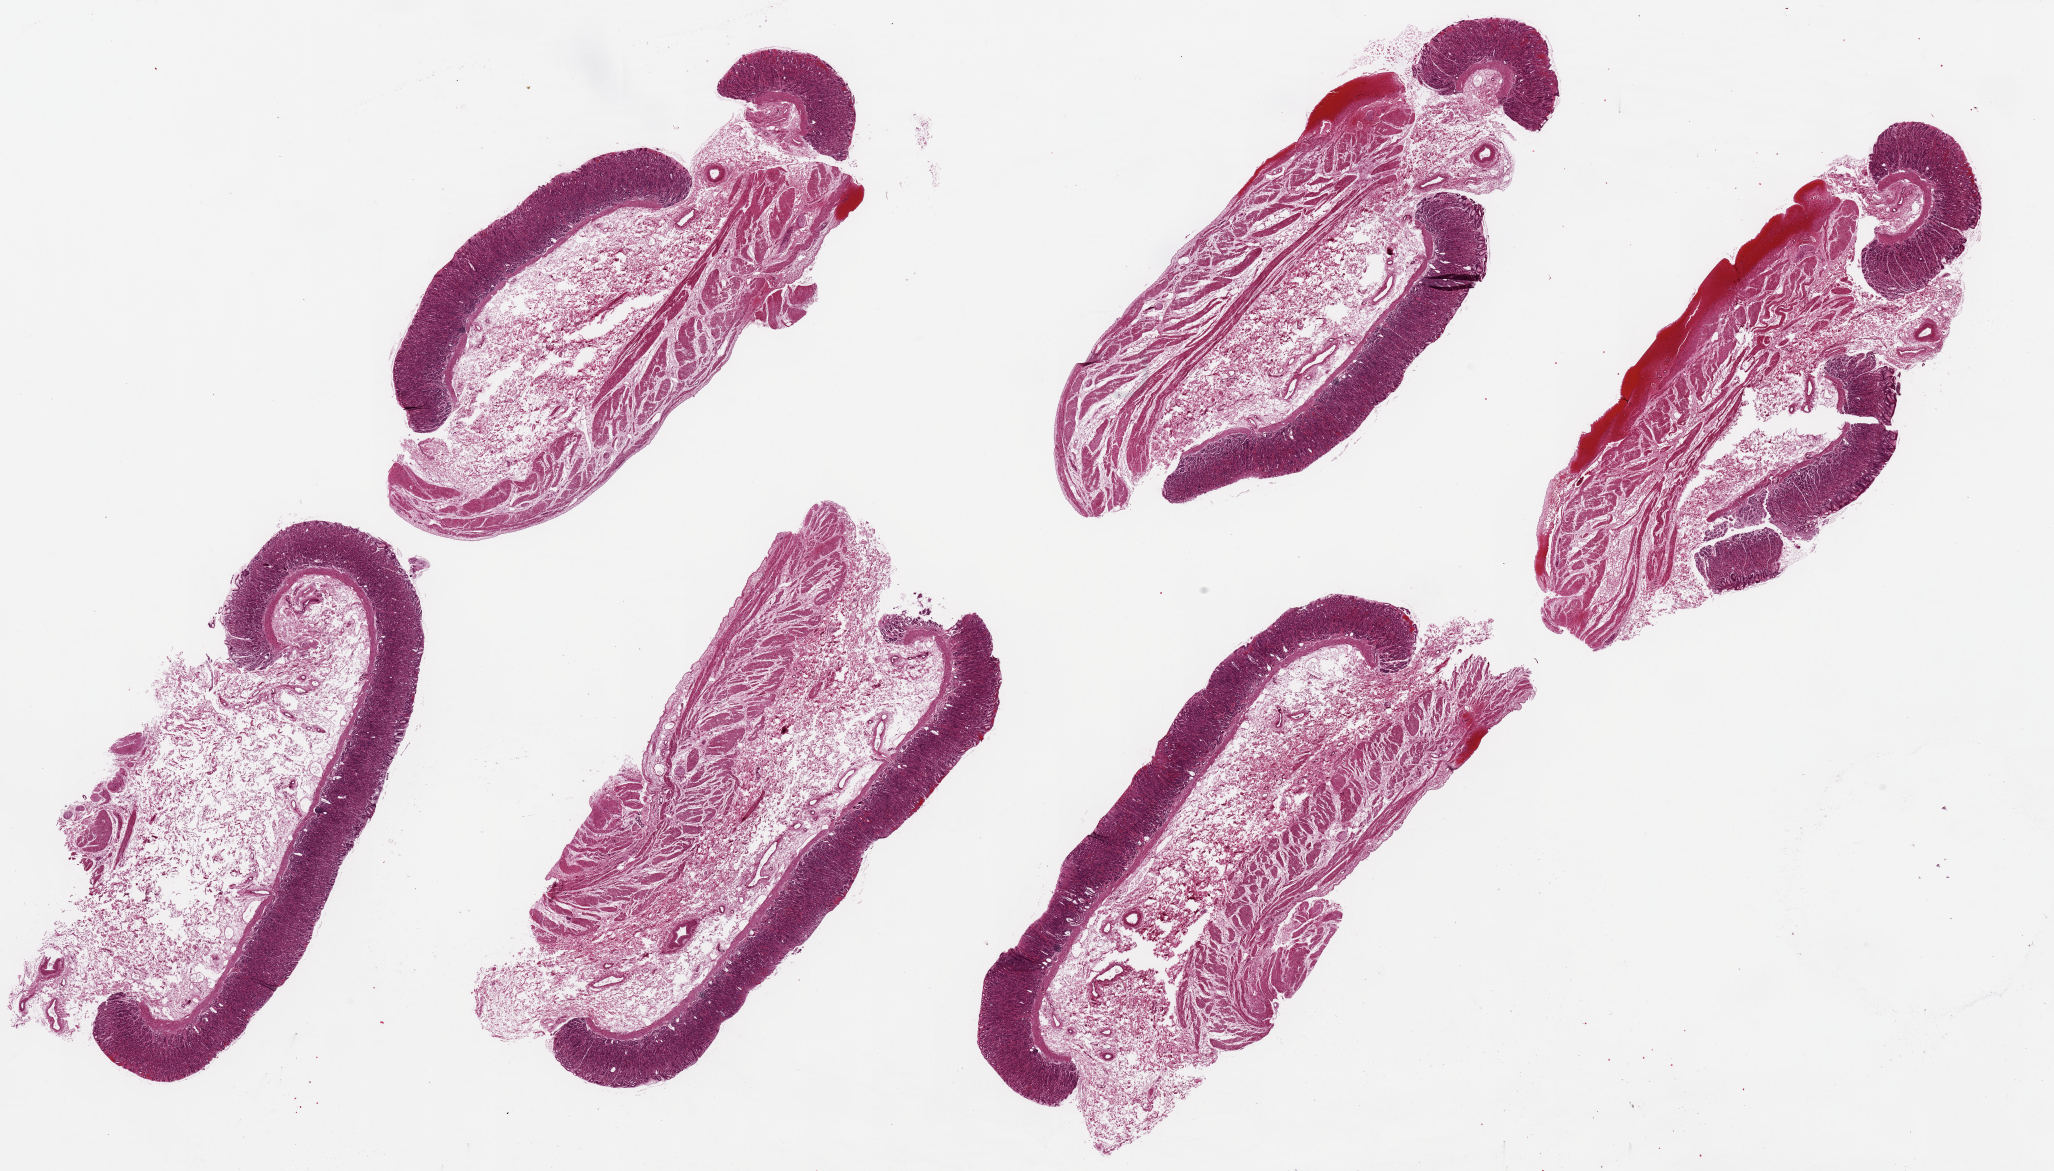
Digitized hematoxylin and eosin (H&E)-stained section, brightfield — a low-resolution overview of the entire scanned area, about 32.5 x 18.5 mm (slide scanned at 20x), PAXgene-fixed, paraffin-embedded tissue, section of stomach (target tissue), tissue donor sample. Donor sex: female.
Review note (as recorded): 6 pieces, ~9x4mm. Mucosa extremely well preserved, ~25% of thickness.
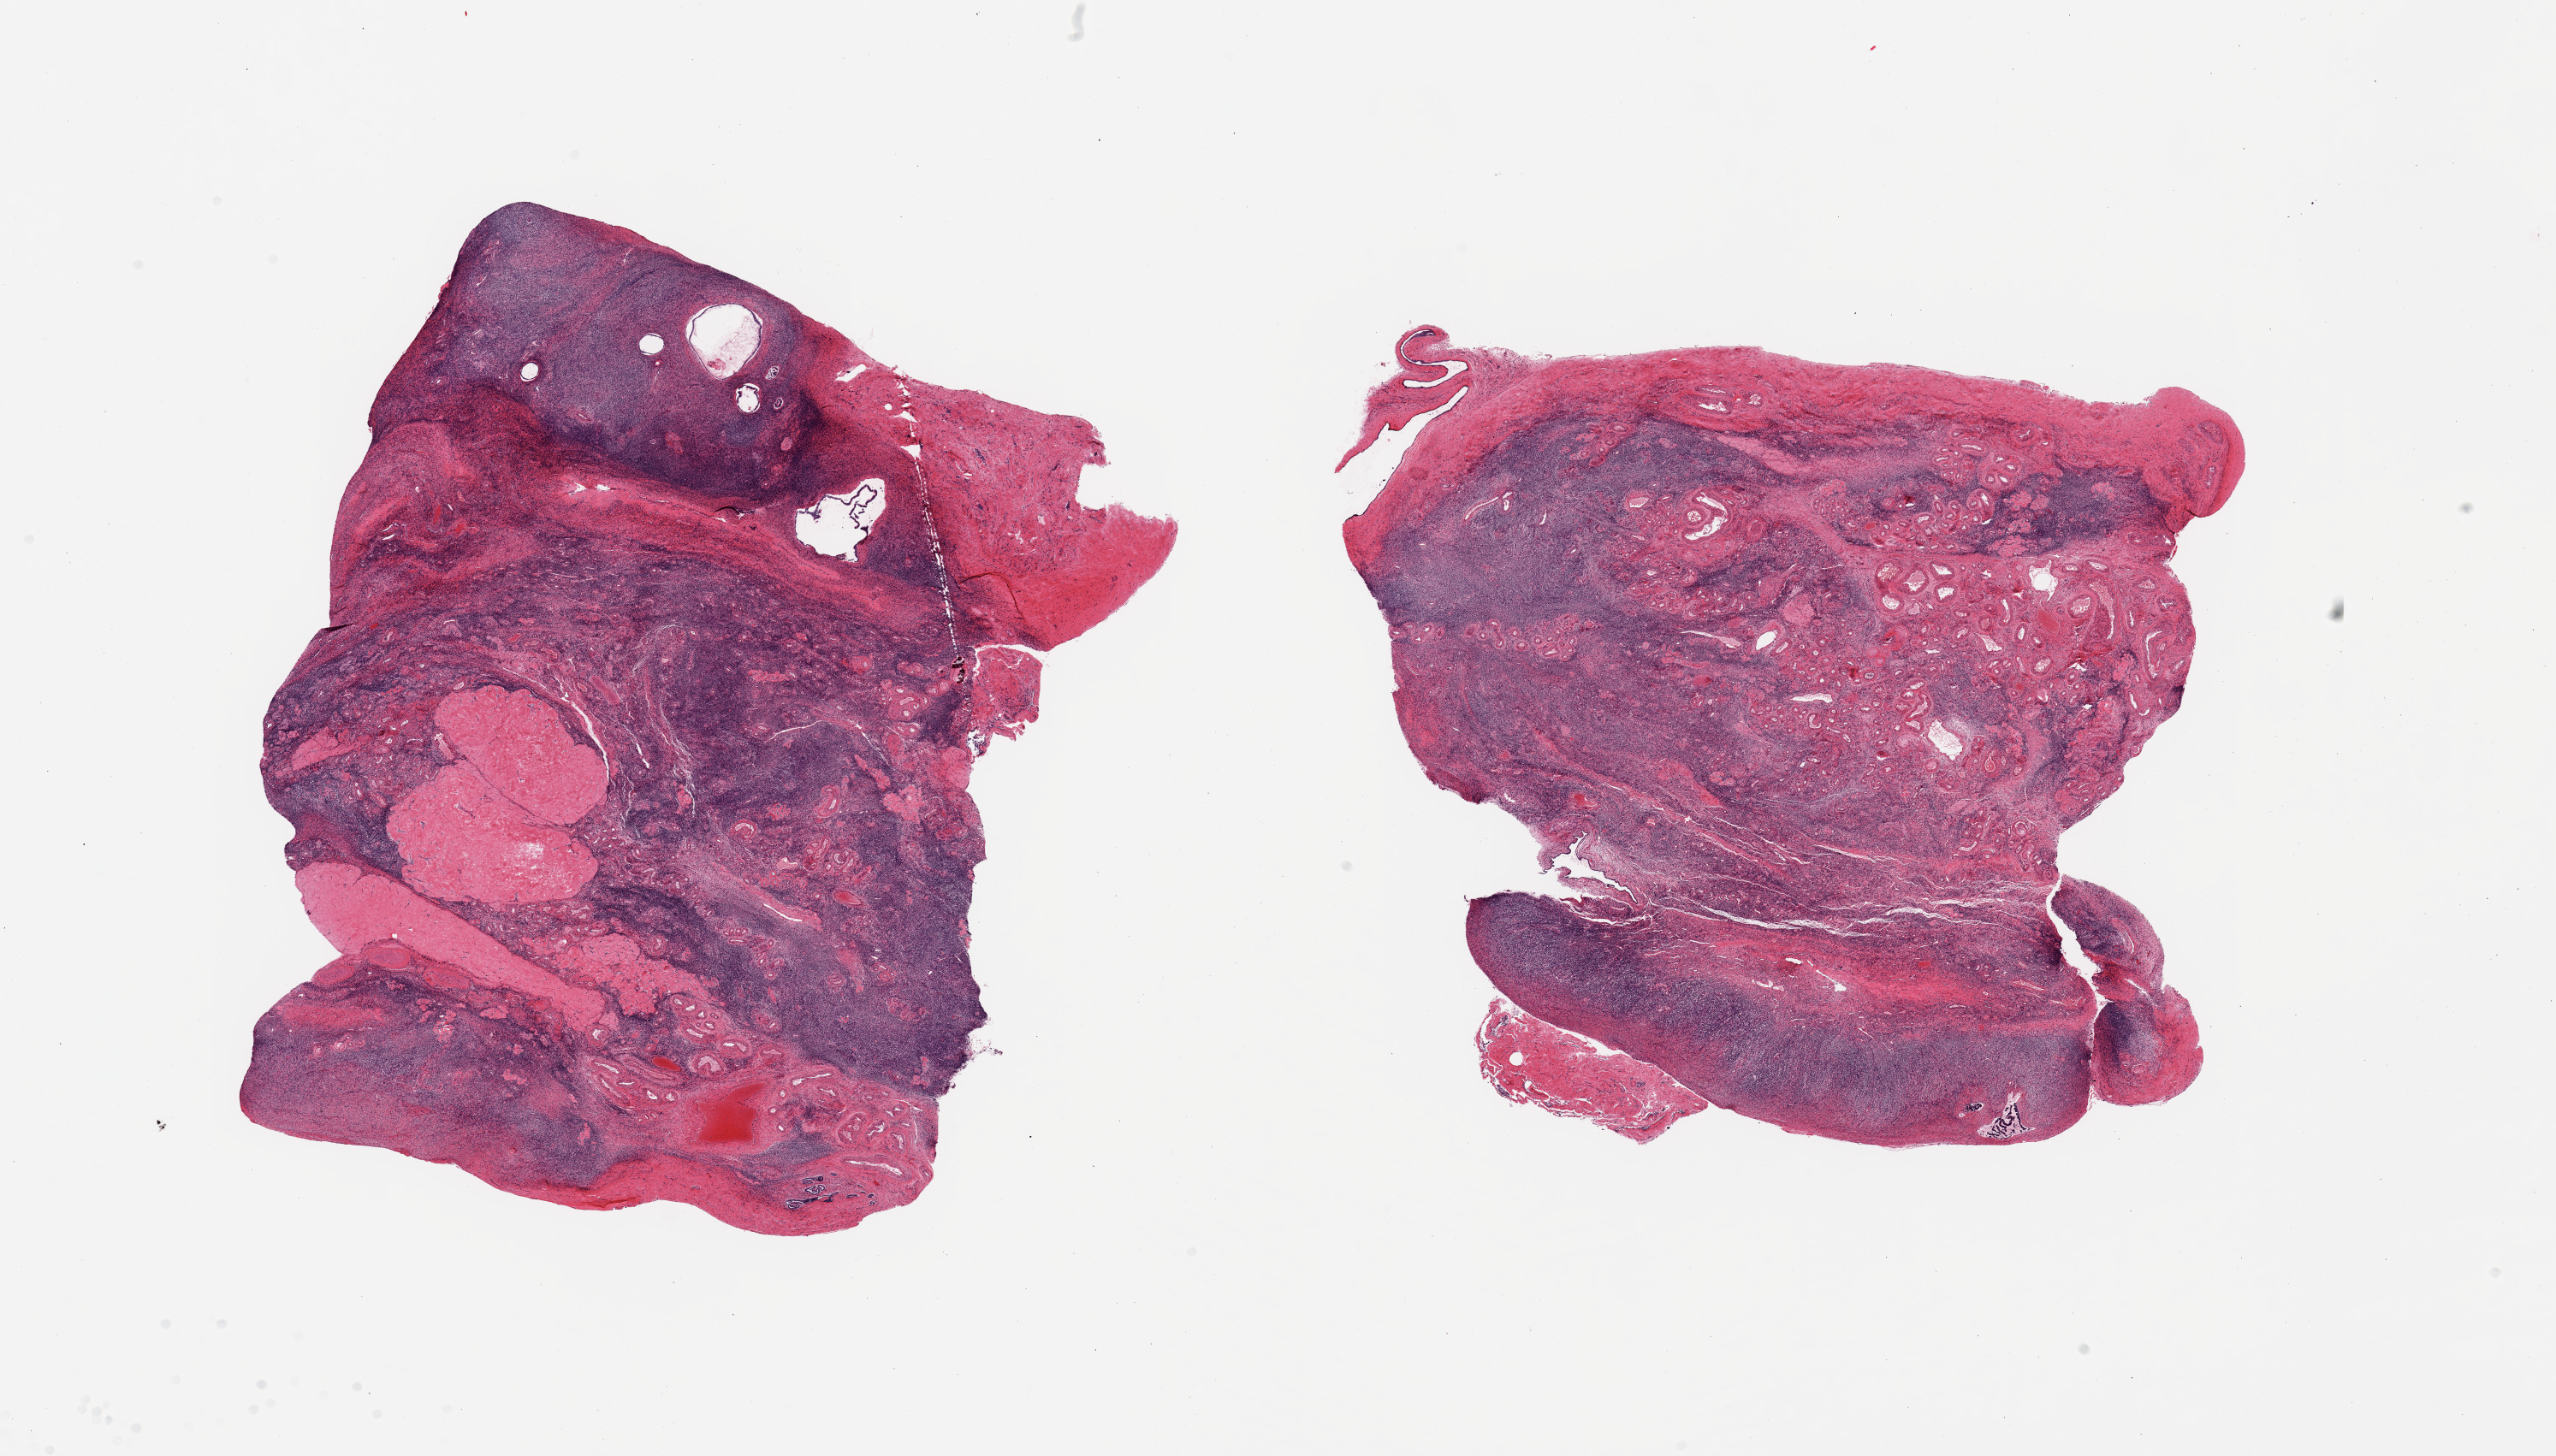
Haematoxylin and eosin whole-slide image, brightfield, a low-resolution overview of the entire scanned area, about 23.6 x 13.5 mm; PAXgene-fixed, paraffin-embedded tissue; section of ovary (target tissue); tissue donor sample.
Review note (as recorded): 2 pieces; several cystic follicles & corpora albicantia in 1 piece.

**Work request**
Which lines run from the one containing "Review note (as recorded): 6" to the end of the data above? Set down those lines exactly, and only those, without any pictures.

**Exercise solution**
Review note (as recorded): 6 pieces, ~9x4mm. Mucosa extremely well preserved, ~25% of thickness.
Haematoxylin and eosin whole-slide image, brightfield, a low-resolution overview of the entire scanned area, about 23.6 x 13.5 mm; PAXgene-fixed, paraffin-embedded tissue; section of ovary (target tissue); tissue donor sample.
Review note (as recorded): 2 pieces; several cystic follicles & corpora albicantia in 1 piece.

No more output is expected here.